Abstract

The term “dumbbell tumors” is used for separate tumors that connect and are comprise two or more separate regions, such as the intradural space, epidural space, and locations outside the spinal canal. Schwannoma and meningioma are the two most common intraspinal tumors. Ninety percent of spinal dumbbell tumors are schwannomas, and up to 33% of schwannomas have dumbbell form with higher incidence in cervical spine. Non-schwannoma non-neurofibroma dumbbell tumors of the spinal cord include 28 different pathological entities. It is often impossible to differentiate between dumbbell-shaped schwannoma, meningioma, or vascular lesion on MRI of the spine. Vascular lesions are particularly important in differential diagnosis as they can present with bleeding. Eden Classification in four types represents a gold standard. Type I, II and III tumors can be resected via the posterior route; the anterior approach is appropriate for Eden Type IV tumors. The surgical approach is dictated by tumor location and size. Tumors located entirely or partially within the spinal canal can be accessed through the midline posterior approach. When anterior approaches are employed, the operation should be performed in conjunction with surgeons who specialize in the region-specific approaches, such as head and neck, thoracic, and abdominal surgeons.

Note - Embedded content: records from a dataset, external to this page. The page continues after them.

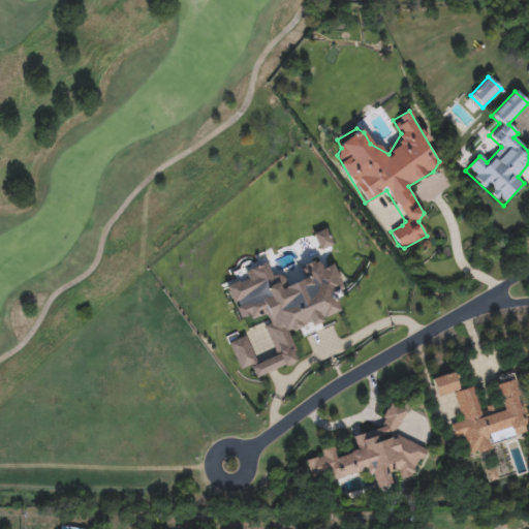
[(253,377),(294,364),(287,337),(324,321),(341,312),(335,296),(341,287),(333,265),(312,262),(301,268),(304,273),(285,280),(273,275),(265,263),(222,285),(236,321),(266,316),(275,353),(258,361),(246,336),(226,343),(235,369),(246,366),(253,377)]
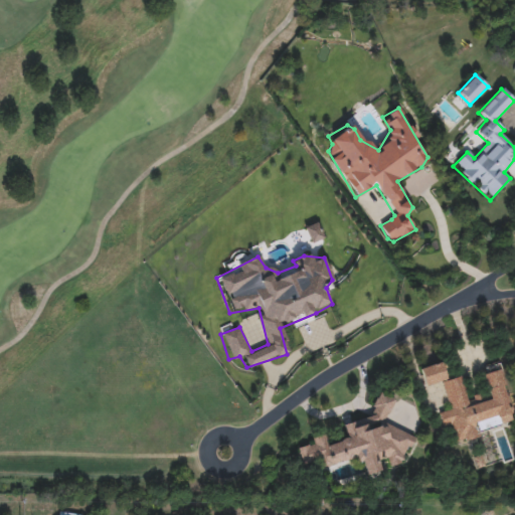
[(514,424),(456,442),(452,425),(443,427),(439,413),(449,410),(441,382),(424,387),(418,368),(444,362),(449,380),(461,376),(467,398),(487,392),(480,370),(499,364),(514,424)]
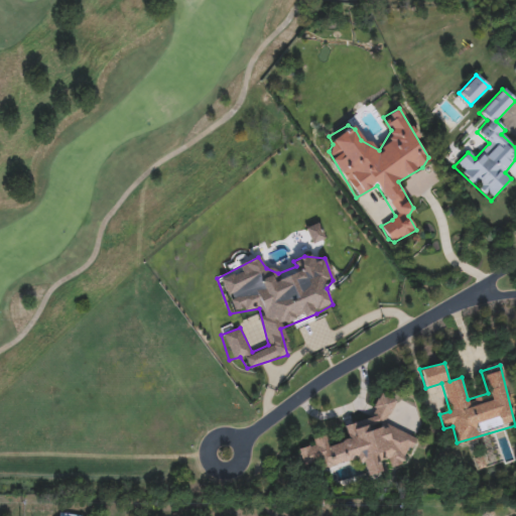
[(302,467),(298,449),(306,447),(309,439),(326,435),(329,444),(343,440),(345,434),(343,425),(369,419),(381,393),(396,400),(385,423),(414,437),(401,466),(390,468),(388,460),(379,462),(378,466),(379,473),(367,476),(364,475),(362,466),(352,462),(320,469),(319,463),(302,467)]
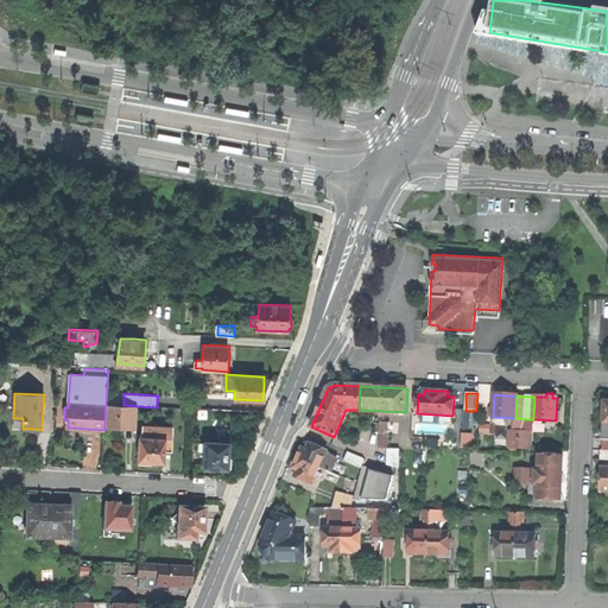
[(124,405),(106,404),(105,426),(122,428),(124,417),(137,417),(138,406),(124,405)]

Gross total resection should be performed whenever possible without risk of vascular or neurologic injury, as risk of recurrence rises with subtotal resection. Dumbbell lesions are associated with higher rates of CSF leakage, pseudomeningocoele, and wound infection compared with non-dumbbell spinal nerve sheath tumors, which emphasizes the importance of proper surgical strategy in treatment of these lesions.